J’espère avoir un maximum de temps de jeu parce que je suis quelqu’un d’ambitieux. Maintenant, je pense qu’il ne faut pas brûler les étapes. J’ai fait des bonnes performances, récemment, avec l’équipe de France mais de là à être aligné d’entrée... J’essaye d’apporter ce que je sais faire à l’équipe. C’est bien d’avoir une solution comme celle-là pour le coach. Je ne le prendrai pas comme une déception ou comme une injustice si je suis sur le banc en tant que joker. C’est une étape par laquelle il faut passer pour pouvoir prétendre à plus.

« J’ai toujours une maison à Montpellier »

Un entraîneur vous a dit un jour que vous n’aviez pas le niveau pour jouer en Ligue 2, est-ce que vous y repensez parfois ?

Pour moi, ça a été nécessaire d’aller chercher du temps de jeu en National et en Ligue 2 pour prouver que j’avais le niveau. Ce sont des étapes qui m’ont servi et dans lesquelles j’ai appris beaucoup de choses. On ne peut pas plaire à tout le monde. Il se trouve que je n’ai pas eu ma chance à l’époque mais si aujourd’hui, j’en suis là, c’est un peu aussi grâce à lui. Je mesure le chemin parcouru. J’ai une devise : « la construction de la route vers la réussite n’est jamais terminée ». Alors j’espère encore continuer à progresser. J’ai vraiment envie de continuer comme ça.

On ne sait pas où vous évoluerez la saison prochaine, est ce que vous avez fait votre choix ?

Honnêtement, je ne sais pas encore ce que je vais faire l’année prochaine. Une chose est sûre, c’est que je suis sous contrat avec Montpellier jusqu’en 2014 et que j’ai toujours une maison là-bas où je vais rentrer après l’Euro. Pour l’instant, il n’y a rien d’exceptionnel. Il y a des clubs qui sont là mais ça ne me perturbe en aucun cas. Je me consacre uniquement à l’équipe de France.

Quels sont les obstacles qui pourraient barrer la route sans fin d’Olivier Giroud ?

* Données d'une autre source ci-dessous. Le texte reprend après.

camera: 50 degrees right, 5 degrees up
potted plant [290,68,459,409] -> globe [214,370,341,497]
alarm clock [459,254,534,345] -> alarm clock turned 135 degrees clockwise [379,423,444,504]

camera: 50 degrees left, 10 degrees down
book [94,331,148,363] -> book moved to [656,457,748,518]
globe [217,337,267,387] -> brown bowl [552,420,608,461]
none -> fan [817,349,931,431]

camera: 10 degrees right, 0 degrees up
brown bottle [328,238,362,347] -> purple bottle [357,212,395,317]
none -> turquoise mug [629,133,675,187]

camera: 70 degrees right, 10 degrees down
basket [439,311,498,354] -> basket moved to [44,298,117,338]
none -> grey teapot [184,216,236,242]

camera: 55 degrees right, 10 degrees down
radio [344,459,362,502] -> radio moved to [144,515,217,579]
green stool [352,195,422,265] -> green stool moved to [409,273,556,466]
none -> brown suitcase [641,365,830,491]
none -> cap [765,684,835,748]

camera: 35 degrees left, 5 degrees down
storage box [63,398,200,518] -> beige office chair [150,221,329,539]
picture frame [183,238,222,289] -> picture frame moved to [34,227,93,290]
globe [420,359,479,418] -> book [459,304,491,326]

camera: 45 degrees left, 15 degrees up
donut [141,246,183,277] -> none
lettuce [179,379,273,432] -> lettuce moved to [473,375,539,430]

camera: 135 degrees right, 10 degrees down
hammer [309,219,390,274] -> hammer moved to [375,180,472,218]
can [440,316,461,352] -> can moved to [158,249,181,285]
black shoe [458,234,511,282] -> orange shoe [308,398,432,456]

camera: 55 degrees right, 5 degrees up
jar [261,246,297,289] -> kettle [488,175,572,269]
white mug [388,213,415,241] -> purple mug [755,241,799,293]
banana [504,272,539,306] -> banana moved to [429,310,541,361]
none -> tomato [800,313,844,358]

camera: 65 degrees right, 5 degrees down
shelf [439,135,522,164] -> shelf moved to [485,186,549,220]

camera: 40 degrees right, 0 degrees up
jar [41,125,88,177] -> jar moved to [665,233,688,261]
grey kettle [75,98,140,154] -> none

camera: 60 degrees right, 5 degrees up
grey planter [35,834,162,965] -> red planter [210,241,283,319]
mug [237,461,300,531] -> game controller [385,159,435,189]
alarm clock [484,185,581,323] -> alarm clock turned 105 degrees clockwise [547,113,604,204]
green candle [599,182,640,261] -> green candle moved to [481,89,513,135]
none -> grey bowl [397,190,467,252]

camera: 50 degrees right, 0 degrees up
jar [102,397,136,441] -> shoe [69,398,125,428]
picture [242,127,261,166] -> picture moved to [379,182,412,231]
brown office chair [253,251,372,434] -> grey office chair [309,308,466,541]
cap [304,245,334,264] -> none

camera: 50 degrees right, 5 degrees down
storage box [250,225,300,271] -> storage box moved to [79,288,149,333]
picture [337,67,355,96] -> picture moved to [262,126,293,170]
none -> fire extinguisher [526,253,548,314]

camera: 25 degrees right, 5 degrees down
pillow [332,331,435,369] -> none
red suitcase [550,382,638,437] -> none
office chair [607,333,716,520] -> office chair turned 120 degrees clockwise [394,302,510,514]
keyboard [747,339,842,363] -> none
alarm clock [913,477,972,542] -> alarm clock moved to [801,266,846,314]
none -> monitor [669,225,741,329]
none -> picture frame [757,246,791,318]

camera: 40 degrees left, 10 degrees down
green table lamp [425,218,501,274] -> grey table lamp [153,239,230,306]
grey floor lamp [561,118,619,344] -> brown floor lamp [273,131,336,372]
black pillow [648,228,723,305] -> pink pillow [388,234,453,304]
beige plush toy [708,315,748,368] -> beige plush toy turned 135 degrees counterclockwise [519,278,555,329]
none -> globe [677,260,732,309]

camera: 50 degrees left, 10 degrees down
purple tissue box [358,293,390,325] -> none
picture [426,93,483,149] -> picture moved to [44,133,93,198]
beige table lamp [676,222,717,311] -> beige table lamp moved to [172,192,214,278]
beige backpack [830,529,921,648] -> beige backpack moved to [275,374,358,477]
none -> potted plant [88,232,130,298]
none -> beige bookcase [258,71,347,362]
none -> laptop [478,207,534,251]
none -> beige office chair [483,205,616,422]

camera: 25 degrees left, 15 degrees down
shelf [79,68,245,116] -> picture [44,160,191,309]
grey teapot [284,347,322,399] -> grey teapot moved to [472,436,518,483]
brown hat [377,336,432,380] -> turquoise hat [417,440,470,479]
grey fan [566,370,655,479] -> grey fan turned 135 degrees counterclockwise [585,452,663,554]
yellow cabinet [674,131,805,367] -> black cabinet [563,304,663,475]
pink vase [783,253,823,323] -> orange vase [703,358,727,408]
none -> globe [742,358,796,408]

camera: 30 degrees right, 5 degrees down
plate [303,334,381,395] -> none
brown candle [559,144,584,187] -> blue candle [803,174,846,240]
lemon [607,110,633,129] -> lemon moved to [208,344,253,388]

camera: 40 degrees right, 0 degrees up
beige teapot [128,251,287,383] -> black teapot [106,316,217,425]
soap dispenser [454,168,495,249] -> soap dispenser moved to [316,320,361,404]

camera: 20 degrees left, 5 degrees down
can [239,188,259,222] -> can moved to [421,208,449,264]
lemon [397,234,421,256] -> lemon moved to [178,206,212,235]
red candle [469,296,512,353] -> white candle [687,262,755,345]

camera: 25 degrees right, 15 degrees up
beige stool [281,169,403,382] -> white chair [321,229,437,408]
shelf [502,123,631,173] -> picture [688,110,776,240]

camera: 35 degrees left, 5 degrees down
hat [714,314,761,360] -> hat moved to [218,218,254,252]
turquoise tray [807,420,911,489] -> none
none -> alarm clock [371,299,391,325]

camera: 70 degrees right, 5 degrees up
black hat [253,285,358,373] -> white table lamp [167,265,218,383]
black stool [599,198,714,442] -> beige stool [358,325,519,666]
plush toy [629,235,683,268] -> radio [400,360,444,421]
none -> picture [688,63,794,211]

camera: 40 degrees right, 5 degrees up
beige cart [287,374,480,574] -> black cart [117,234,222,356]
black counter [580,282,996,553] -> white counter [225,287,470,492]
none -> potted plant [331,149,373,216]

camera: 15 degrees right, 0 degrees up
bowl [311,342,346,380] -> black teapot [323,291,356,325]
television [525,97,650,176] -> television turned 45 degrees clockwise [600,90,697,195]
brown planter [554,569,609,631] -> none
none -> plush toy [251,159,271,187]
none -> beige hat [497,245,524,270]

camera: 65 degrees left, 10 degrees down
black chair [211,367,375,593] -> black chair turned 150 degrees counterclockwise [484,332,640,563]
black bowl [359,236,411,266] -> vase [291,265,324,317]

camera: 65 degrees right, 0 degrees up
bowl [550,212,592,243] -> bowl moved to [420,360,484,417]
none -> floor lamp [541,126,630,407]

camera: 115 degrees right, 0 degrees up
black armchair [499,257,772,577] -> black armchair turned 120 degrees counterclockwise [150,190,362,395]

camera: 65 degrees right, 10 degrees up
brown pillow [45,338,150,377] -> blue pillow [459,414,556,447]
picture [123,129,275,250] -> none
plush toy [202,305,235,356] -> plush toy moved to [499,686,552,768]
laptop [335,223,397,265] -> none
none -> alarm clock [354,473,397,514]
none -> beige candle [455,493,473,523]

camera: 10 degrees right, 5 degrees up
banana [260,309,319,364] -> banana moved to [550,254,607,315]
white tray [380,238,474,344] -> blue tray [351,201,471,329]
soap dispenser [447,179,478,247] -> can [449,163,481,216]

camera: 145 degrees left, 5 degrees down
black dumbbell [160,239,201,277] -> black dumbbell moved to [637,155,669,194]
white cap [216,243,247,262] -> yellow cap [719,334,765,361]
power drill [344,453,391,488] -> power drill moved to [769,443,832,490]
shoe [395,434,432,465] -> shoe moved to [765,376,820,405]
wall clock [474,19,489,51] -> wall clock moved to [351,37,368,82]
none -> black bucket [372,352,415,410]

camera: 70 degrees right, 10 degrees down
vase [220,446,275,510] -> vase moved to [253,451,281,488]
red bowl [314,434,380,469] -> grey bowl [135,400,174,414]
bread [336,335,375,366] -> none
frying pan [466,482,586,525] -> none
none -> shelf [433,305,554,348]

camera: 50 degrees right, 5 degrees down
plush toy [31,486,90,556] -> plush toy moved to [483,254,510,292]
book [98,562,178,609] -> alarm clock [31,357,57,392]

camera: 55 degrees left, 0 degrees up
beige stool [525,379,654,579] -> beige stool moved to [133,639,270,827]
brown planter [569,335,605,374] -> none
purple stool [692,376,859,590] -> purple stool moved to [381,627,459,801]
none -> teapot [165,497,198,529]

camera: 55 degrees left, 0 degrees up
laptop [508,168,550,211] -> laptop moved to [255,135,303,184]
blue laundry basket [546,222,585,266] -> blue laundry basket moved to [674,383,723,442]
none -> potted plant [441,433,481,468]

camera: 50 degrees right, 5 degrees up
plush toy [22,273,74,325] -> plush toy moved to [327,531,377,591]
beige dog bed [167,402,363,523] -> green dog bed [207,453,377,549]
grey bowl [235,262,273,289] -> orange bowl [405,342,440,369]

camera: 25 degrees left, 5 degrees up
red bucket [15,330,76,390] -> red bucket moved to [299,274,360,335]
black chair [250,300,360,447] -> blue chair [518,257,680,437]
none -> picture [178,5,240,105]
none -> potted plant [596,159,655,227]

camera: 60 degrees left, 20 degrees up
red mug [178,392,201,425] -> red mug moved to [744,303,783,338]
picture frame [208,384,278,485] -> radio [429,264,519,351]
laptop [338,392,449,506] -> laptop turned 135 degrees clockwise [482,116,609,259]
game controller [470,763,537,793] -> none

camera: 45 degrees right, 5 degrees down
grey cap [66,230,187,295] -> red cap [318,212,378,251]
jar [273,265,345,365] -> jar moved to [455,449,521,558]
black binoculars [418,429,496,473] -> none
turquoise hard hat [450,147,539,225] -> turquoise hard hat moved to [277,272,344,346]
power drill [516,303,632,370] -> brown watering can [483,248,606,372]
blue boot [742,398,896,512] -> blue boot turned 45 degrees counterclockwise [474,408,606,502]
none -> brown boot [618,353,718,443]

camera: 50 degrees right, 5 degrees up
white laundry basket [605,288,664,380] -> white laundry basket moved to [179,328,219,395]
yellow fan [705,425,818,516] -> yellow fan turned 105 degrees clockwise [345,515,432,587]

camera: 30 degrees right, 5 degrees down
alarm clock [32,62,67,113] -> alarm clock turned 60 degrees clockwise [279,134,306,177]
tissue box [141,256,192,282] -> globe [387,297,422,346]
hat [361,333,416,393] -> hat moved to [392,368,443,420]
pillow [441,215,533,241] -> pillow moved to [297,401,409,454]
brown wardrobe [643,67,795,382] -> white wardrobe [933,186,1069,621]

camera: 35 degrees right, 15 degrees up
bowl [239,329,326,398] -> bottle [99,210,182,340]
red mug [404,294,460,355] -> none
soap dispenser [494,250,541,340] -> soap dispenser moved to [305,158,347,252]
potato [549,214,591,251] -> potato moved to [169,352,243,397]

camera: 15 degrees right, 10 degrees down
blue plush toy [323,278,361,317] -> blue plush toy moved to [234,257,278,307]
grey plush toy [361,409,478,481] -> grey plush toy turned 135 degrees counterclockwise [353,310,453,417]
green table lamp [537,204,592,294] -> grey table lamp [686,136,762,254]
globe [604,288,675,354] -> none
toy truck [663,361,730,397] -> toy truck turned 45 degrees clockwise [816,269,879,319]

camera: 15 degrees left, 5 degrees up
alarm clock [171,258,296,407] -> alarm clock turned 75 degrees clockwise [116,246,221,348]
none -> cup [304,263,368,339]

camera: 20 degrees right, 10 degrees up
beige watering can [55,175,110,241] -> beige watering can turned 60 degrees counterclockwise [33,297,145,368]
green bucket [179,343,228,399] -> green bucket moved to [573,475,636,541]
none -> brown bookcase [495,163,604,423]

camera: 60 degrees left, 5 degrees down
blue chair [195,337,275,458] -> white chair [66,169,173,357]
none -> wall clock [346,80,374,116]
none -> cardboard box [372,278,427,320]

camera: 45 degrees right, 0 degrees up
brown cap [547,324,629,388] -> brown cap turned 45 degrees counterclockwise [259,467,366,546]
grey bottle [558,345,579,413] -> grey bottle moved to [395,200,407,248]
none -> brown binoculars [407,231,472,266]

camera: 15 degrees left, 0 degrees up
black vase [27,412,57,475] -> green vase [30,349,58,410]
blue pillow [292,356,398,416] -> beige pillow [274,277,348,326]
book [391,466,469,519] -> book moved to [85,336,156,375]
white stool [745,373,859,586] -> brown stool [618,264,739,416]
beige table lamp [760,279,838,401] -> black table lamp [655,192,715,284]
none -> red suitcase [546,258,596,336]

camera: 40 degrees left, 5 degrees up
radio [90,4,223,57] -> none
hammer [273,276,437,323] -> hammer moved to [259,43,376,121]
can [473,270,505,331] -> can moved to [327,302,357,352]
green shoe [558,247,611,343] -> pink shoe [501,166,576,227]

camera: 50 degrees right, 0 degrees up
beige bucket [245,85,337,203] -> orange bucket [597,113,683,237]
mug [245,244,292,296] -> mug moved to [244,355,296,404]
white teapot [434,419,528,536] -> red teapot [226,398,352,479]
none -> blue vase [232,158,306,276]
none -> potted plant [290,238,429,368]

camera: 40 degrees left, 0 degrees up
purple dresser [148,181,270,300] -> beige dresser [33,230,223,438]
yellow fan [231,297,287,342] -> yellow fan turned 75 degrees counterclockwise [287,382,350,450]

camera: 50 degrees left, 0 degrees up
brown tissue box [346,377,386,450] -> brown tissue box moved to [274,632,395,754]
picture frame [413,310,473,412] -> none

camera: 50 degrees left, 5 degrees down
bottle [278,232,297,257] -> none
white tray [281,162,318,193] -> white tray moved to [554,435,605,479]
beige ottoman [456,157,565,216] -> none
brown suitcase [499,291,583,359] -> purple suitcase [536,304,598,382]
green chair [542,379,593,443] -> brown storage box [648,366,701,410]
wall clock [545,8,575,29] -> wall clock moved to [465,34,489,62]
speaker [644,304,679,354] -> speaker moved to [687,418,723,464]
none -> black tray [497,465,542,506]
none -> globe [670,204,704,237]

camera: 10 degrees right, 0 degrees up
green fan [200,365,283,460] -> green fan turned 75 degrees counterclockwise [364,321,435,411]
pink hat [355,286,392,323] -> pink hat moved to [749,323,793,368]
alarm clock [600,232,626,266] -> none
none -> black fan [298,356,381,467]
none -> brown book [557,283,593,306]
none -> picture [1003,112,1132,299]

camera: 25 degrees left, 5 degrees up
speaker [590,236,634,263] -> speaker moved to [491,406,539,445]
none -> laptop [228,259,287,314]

Je ne me pose pas de questions, c’est peut être aussi ce qui fait ma force aujourd’hui. Je suis moi-même et j’écoute les conseils. Après, on verra bien jusqu’où je peux aller. J’ai envie de vivre quelque chose de grand avec l’équipe de France parce que je suis persuadée qu’on en a les moyens. Je ne pense pas à ce qui va se passer ici ou là.